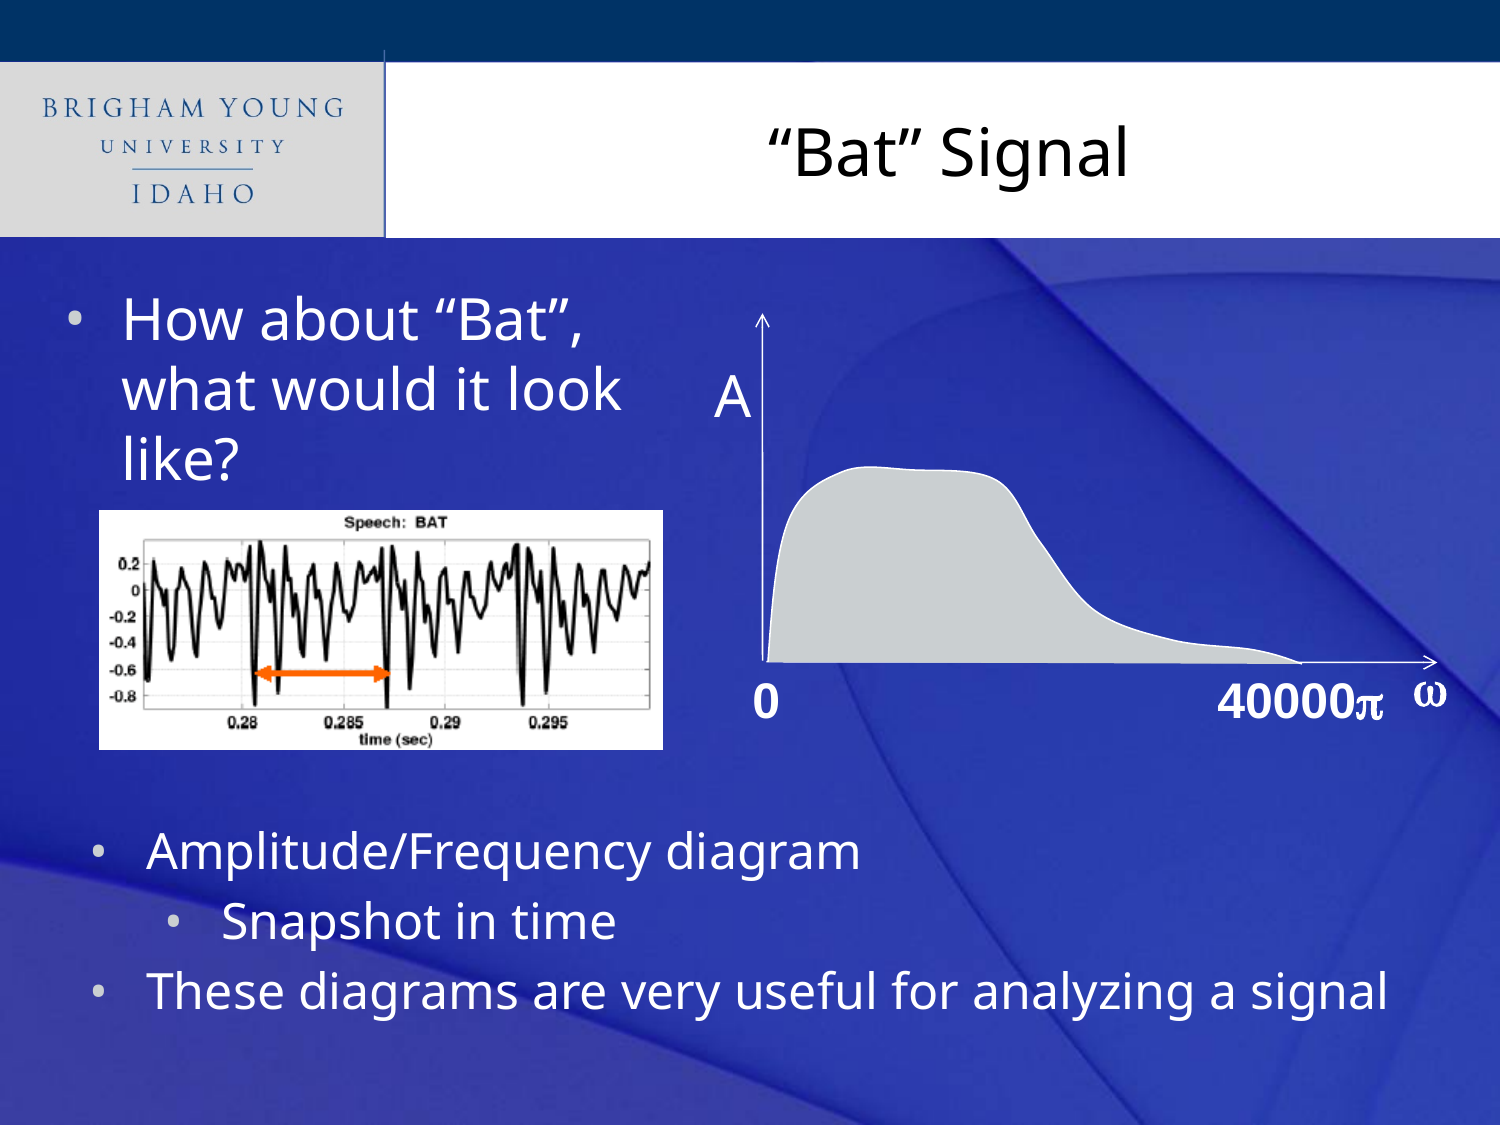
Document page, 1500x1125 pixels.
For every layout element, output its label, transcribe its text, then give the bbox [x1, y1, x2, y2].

text_box Amplitude/Frequency diagram Snapshot in time These diagrams are very useful for analyzing a signal [74, 812, 1425, 1025]
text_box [737, 313, 1464, 738]
title “Bat” Signal [474, 37, 1426, 263]
text_box A [699, 351, 732, 437]
text_box How about “Bat”, what would it look like? [50, 274, 688, 575]
picture [0, 62, 1500, 1125]
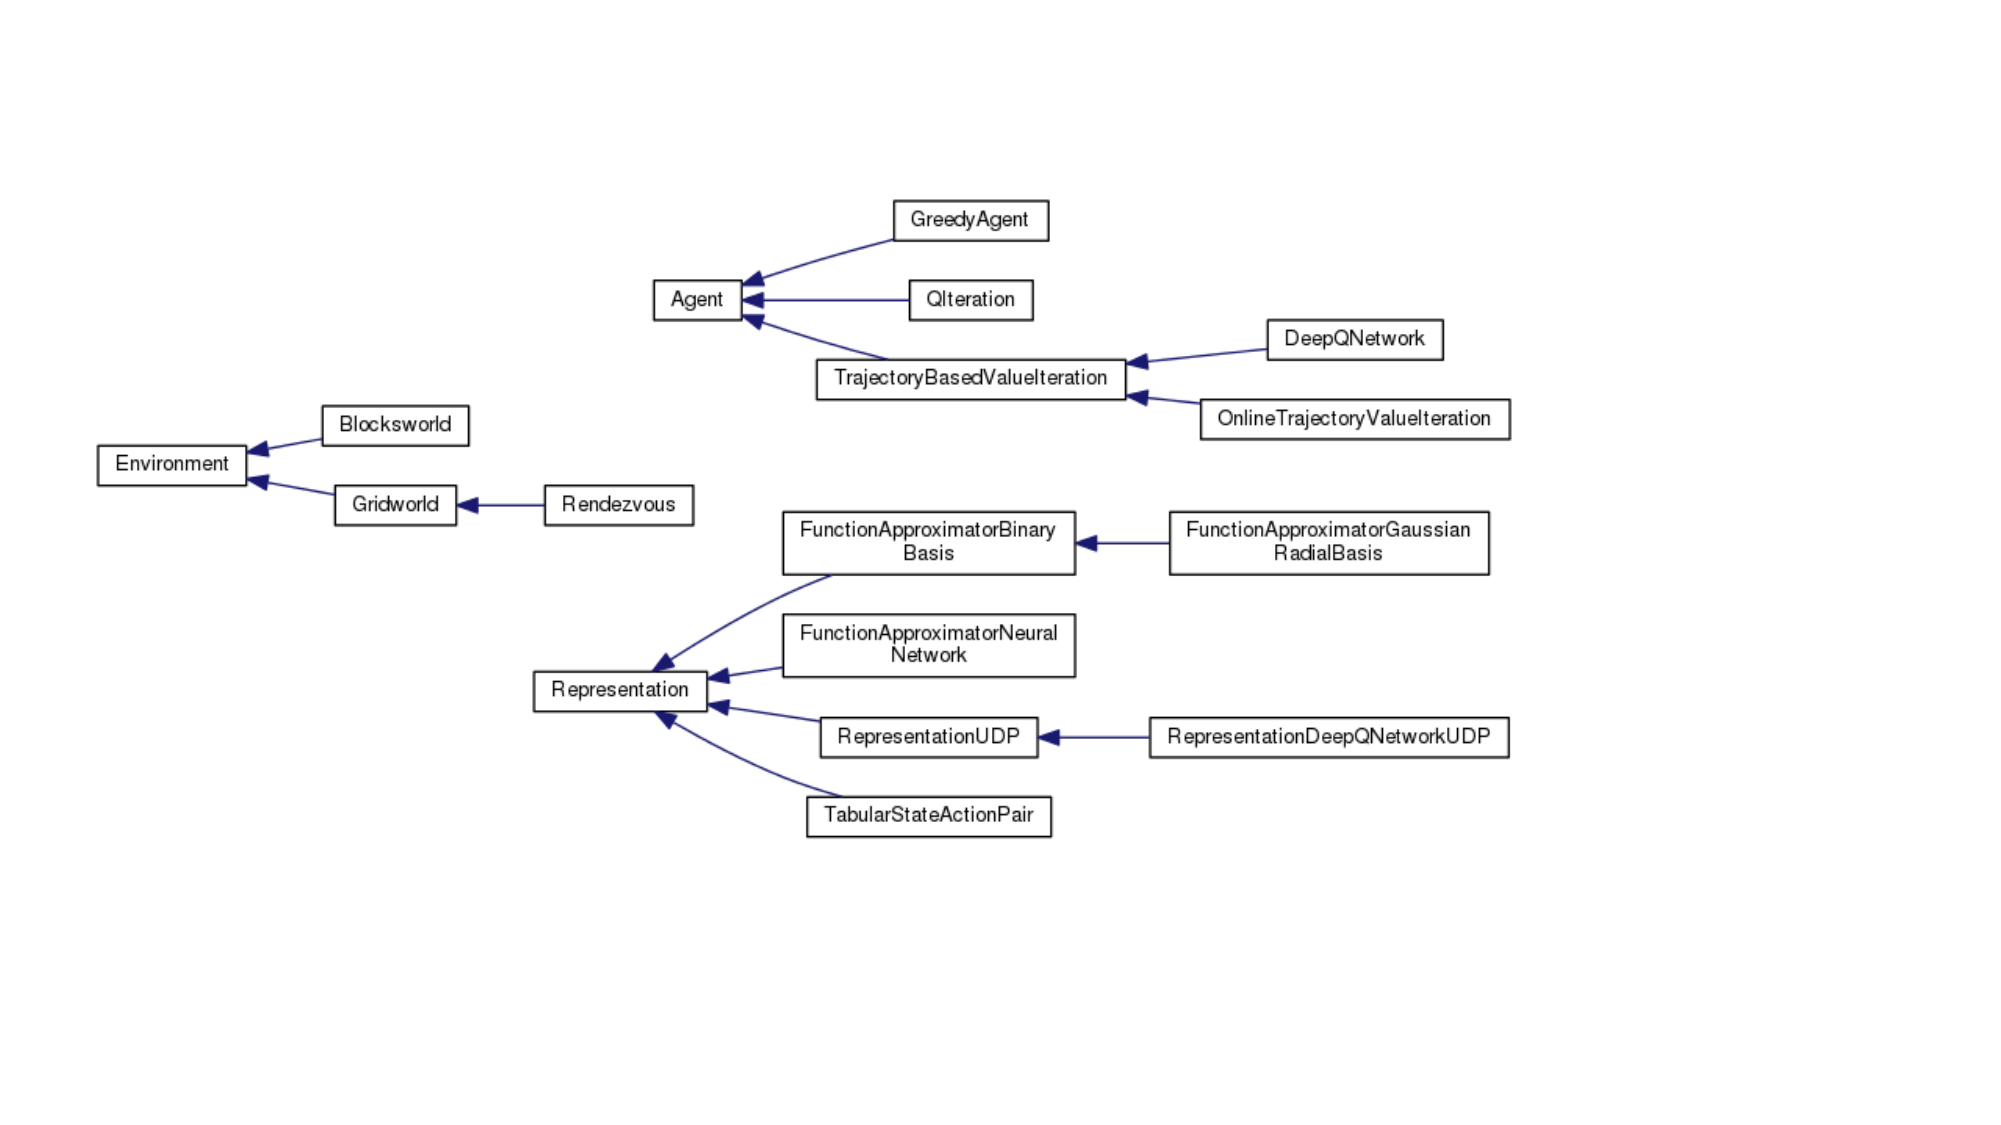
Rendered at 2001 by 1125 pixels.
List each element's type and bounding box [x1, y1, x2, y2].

picture [89, 192, 1518, 847]
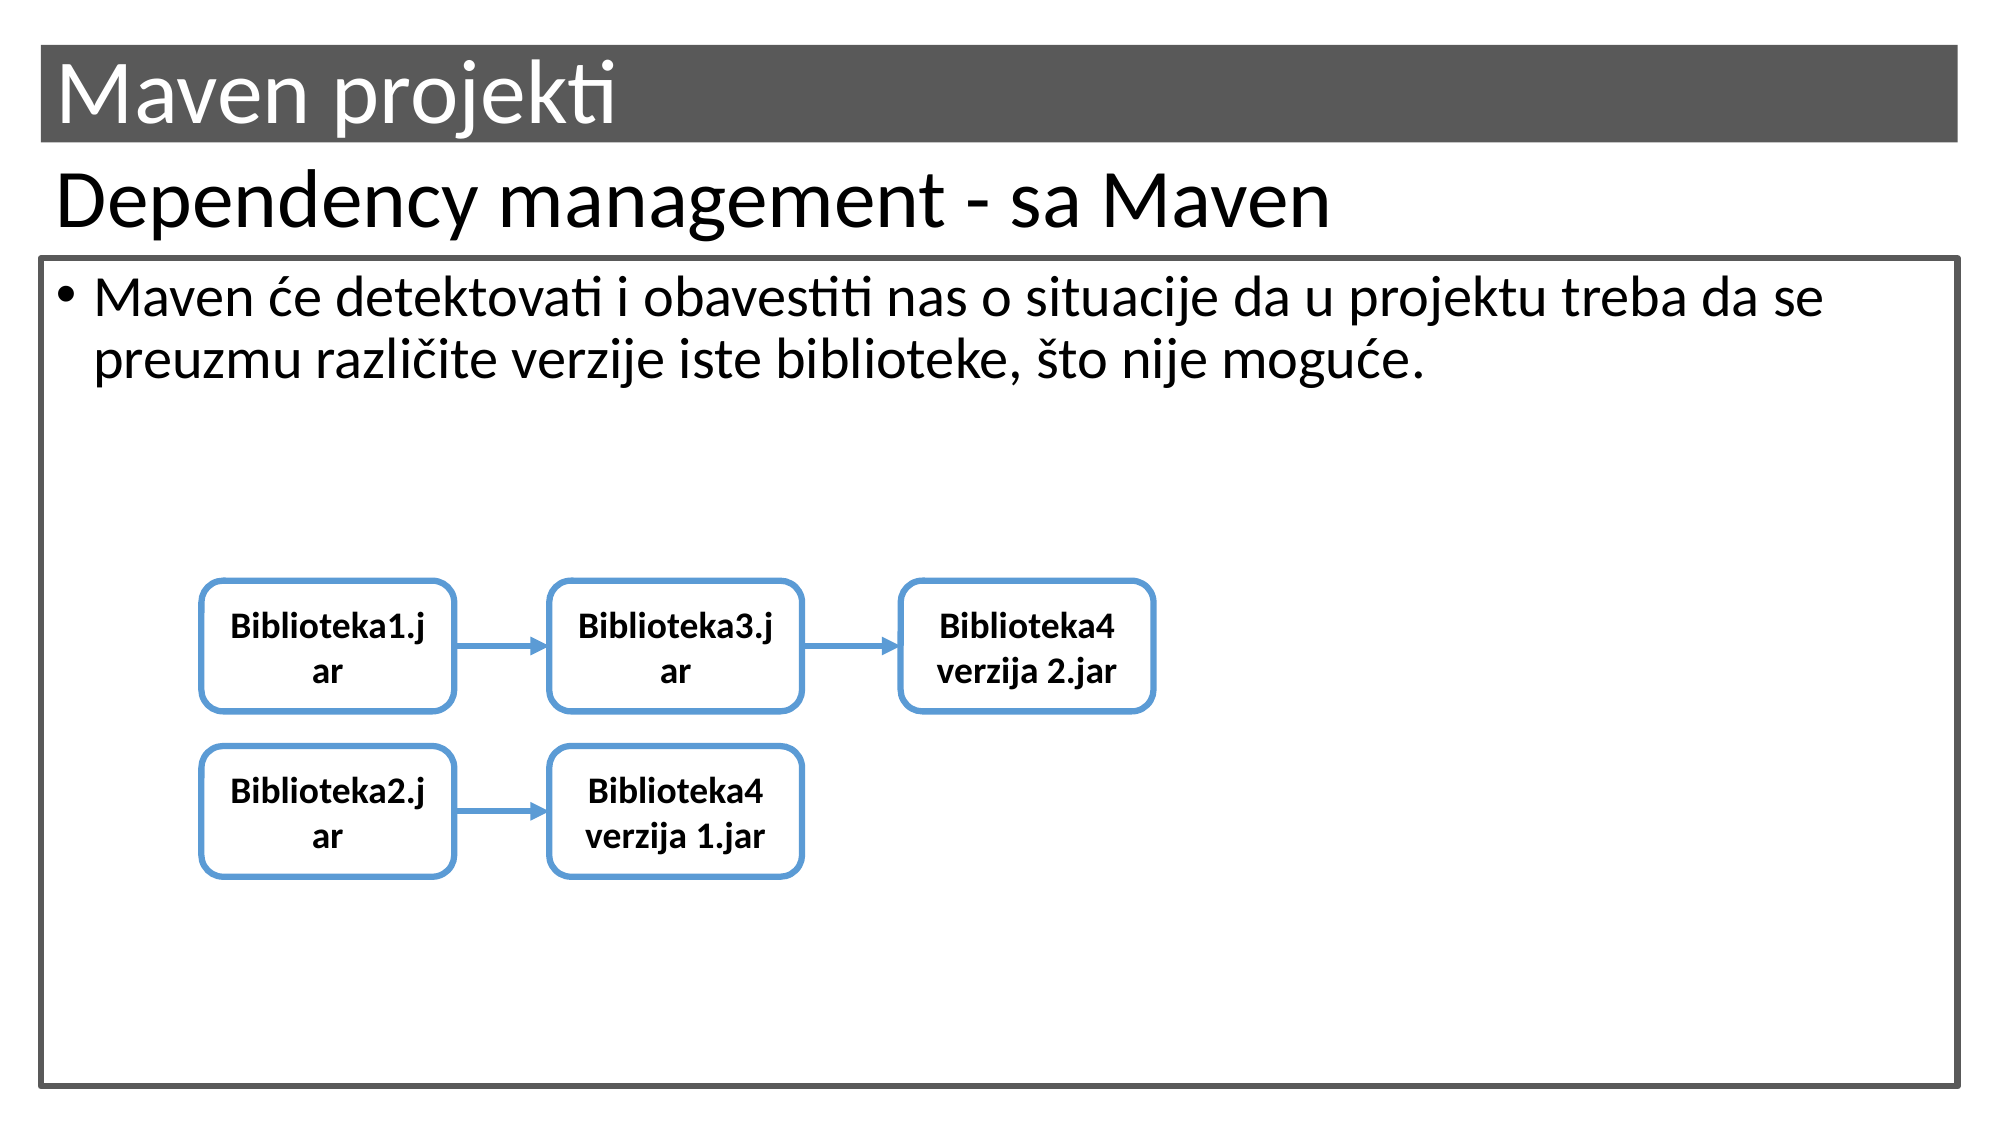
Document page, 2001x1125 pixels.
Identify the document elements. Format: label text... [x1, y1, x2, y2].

text_box Dependency management - sa Maven [40, 157, 1958, 244]
list Maven će detektovati i obavestiti nas o situacije da u projektu treba da se preuzmu različite verzije iste biblioteke, što nije moguće. [40, 258, 1958, 1087]
title Maven projekti [40, 44, 1958, 143]
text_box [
------------------------------------
* [DIRECTIVE]: Although the records contain pictures, the output must hold only their exact wording.

* [RESPONSE FOR THIS EXERCISE]:
Document page, 1500x1125 pixels.
For every layout element, output its label, transcribe its text, then give the bbox [x1, y1, x2, y2].

text_box Amplitude/Frequency diagram Snapshot in time These diagrams are very useful for analyzing a signal [74, 812, 1425, 1025]
text_box [737, 313, 1464, 738]
title “Bat” Signal [474, 37, 1426, 263]
text_box A [699, 351, 732, 437]
text_box How about “Bat”, what would it look like? [50, 274, 688, 575]
picture [0, 62, 1500, 1125]
Rendered at 2001 by 1125 pixels.
List each element's type and bounding box [x1, y1, x2, y2].

picture [89, 192, 1518, 847]
Document page, 2001x1125 pixels.
Identify the document elements. Format: label text... [x1, y1, x2, y2].

text_box Dependency management - sa Maven [40, 157, 1958, 244]
list Maven će detektovati i obavestiti nas o situacije da u projektu treba da se preuzmu različite verzije iste biblioteke, što nije moguće. [40, 258, 1958, 1087]
title Maven projekti [40, 44, 1958, 143]
text_box [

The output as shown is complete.